Após a Câmara Municipal de Itumbiara criar gratificação no valor de R$ 4.500, integrante da Mesa Diretora renuncia ao cargo
Após a Câmara Municipal de Itumbiara criar gratificação no valor de R$ 4.500, integrante da Mesa Diretora renuncia ao cargo. O estopim foi a apresentação do Projeto de Lei Complementar (PLC) nº 05 de 2026, que cria uma gratificação mensal de R$ 4.500 para membros da Mesa Diretora e presidentes de comissões. A medida provocou a renúncia imediata do vereador José Orestes (PP) do cargo de 1º Secretário, expondo uma racha no comando do Legislativo municipal.
O novo benefício, detalhado no Artigo 2º da proposta, é destinado a recompensar o “exercício de função de direção legislativa”. Se aprovado, o bônus contemplará oito beneficiários diretos, incluindo o Presidente da Câmara, os dois Vice-Presidentes, os dois Secretários e os Presidentes das Comissões Permanentes.

(Entradas de dados)
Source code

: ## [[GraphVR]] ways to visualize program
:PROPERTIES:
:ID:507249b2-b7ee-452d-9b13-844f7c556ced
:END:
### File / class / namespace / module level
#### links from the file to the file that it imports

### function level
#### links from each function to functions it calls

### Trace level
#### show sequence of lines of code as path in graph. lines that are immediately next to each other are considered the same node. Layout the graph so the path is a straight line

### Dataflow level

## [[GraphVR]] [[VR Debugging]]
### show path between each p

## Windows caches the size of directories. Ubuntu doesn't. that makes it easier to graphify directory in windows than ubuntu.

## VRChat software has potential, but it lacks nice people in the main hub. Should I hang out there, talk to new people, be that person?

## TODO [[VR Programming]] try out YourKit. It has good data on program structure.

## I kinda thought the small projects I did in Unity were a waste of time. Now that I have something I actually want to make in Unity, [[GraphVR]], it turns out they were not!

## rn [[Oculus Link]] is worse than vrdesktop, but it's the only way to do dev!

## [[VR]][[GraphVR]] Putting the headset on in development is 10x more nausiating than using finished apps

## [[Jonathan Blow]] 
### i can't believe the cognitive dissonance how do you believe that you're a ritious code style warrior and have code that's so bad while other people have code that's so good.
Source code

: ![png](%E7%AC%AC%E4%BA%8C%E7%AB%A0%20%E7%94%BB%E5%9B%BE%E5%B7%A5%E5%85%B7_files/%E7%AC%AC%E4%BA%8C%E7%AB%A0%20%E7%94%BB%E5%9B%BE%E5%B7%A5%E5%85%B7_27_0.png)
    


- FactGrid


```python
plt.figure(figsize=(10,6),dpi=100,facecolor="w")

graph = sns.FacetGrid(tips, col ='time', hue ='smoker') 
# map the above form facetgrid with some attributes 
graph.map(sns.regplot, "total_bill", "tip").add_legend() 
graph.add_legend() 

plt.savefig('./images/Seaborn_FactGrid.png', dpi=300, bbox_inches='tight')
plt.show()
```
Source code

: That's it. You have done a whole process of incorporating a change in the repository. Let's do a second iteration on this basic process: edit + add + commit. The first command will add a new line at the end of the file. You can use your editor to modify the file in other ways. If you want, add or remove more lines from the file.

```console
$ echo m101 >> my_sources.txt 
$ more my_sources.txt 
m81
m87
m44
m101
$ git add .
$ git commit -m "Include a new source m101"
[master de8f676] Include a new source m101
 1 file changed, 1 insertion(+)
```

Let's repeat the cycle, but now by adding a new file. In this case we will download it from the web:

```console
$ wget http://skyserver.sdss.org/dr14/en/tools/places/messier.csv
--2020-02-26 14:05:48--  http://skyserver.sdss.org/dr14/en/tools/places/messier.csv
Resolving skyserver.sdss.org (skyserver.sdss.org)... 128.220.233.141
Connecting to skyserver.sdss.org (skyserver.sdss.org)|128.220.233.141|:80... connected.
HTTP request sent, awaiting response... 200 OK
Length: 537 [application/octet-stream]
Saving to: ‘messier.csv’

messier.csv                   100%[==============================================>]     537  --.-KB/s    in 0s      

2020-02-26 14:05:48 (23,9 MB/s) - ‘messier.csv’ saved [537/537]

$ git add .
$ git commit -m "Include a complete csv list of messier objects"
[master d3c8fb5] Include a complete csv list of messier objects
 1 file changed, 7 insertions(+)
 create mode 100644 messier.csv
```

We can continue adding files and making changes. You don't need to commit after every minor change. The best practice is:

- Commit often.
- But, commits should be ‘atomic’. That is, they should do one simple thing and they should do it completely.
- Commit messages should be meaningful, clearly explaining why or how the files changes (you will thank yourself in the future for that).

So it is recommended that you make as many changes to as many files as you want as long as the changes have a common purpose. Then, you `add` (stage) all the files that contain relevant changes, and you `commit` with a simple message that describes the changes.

VERIFIQUE SUA COMPREENSÃO =
1) Segundo a notícia sobre a gratificação, de qual cargo o vereador José Orestes renunciou?
2) Por favor, transcreva da notícia sobre a gratificação o trecho que começa em "O novo benefício, detalhado" e termina em "das Comissões Permanentes.".
Os itens não são necessários para fazer as tarefas.

RESULTADOS POR TAREFA =
1) Do cargo de 1º Secretário.

2)
O novo benefício, detalhado no Artigo 2º da proposta, é destinado a recompensar o “exercício de função de direção legislativa”. Se aprovado, o bônus contemplará oito beneficiários diretos, incluindo o Presidente da Câmara, os dois Vice-Presidentes, os dois Secretários e os Presidentes das Comissões Permanentes.